Data extracted from a collection
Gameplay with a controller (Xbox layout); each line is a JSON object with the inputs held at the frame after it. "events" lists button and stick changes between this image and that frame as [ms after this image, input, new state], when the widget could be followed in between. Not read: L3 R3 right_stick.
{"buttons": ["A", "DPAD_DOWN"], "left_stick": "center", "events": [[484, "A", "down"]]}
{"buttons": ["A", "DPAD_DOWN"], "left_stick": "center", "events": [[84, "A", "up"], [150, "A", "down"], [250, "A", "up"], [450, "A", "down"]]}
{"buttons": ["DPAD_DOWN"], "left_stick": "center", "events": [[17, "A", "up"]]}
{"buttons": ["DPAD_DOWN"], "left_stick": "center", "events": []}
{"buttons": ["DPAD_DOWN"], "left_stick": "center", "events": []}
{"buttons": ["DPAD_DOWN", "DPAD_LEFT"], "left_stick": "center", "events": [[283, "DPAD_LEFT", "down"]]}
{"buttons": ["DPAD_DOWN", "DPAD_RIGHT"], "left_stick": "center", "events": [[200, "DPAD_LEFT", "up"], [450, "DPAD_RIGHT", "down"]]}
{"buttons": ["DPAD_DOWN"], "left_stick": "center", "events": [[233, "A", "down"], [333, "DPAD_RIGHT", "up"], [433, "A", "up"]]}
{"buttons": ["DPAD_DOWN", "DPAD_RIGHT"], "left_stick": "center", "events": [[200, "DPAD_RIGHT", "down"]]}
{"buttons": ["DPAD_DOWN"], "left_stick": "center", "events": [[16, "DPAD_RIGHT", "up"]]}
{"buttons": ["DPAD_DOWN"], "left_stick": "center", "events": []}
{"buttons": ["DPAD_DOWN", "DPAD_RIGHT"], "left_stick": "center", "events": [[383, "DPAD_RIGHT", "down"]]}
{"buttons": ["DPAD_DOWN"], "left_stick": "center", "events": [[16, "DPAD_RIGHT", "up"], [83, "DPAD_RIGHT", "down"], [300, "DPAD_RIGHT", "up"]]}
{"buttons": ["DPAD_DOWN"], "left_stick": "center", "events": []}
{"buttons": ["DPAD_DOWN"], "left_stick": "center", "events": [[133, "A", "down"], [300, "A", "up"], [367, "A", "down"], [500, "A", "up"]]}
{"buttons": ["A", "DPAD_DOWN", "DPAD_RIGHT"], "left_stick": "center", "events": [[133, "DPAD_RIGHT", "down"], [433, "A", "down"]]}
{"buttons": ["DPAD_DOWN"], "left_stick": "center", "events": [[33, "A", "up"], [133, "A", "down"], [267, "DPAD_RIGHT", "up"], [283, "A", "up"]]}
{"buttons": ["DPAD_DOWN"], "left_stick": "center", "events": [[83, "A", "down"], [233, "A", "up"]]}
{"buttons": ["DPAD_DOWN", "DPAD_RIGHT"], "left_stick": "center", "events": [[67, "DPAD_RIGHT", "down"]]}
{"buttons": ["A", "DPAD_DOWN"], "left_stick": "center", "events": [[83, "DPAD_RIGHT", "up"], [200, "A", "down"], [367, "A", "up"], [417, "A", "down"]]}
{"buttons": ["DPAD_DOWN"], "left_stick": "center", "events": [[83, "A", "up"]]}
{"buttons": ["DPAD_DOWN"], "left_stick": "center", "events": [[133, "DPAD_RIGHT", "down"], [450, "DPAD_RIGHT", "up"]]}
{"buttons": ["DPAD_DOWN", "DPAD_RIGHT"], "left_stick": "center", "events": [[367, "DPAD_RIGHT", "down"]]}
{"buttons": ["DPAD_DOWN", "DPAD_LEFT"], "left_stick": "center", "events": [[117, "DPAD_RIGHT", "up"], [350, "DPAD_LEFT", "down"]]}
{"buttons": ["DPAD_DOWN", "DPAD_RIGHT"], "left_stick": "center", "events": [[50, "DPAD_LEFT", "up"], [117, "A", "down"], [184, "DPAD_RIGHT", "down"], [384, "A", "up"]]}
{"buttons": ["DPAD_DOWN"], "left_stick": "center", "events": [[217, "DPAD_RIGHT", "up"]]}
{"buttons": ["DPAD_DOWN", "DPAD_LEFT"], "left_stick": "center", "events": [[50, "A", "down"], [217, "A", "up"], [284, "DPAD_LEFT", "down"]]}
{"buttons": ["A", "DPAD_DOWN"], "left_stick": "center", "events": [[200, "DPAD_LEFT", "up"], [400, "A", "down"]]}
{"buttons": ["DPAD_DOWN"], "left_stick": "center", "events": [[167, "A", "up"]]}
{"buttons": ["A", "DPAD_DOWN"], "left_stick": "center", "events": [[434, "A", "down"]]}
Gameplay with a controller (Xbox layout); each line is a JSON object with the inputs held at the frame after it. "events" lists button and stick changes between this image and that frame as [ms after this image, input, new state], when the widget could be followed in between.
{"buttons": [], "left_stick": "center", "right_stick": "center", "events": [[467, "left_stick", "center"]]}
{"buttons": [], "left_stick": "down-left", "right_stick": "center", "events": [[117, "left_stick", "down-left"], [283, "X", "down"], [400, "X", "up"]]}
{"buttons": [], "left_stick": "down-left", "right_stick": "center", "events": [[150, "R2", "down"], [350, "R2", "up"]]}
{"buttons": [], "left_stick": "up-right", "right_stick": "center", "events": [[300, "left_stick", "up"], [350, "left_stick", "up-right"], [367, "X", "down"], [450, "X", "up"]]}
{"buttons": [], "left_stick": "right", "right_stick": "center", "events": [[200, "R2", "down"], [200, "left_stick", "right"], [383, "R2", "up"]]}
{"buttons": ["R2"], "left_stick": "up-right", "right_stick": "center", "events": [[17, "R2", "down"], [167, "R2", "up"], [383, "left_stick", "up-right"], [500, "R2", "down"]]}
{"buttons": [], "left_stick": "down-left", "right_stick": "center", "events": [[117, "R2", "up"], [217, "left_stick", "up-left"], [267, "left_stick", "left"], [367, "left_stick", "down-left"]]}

- Exercise
Give the number of lines in the records above that contain the word "image". Reply with that number alone.

- Answer section
2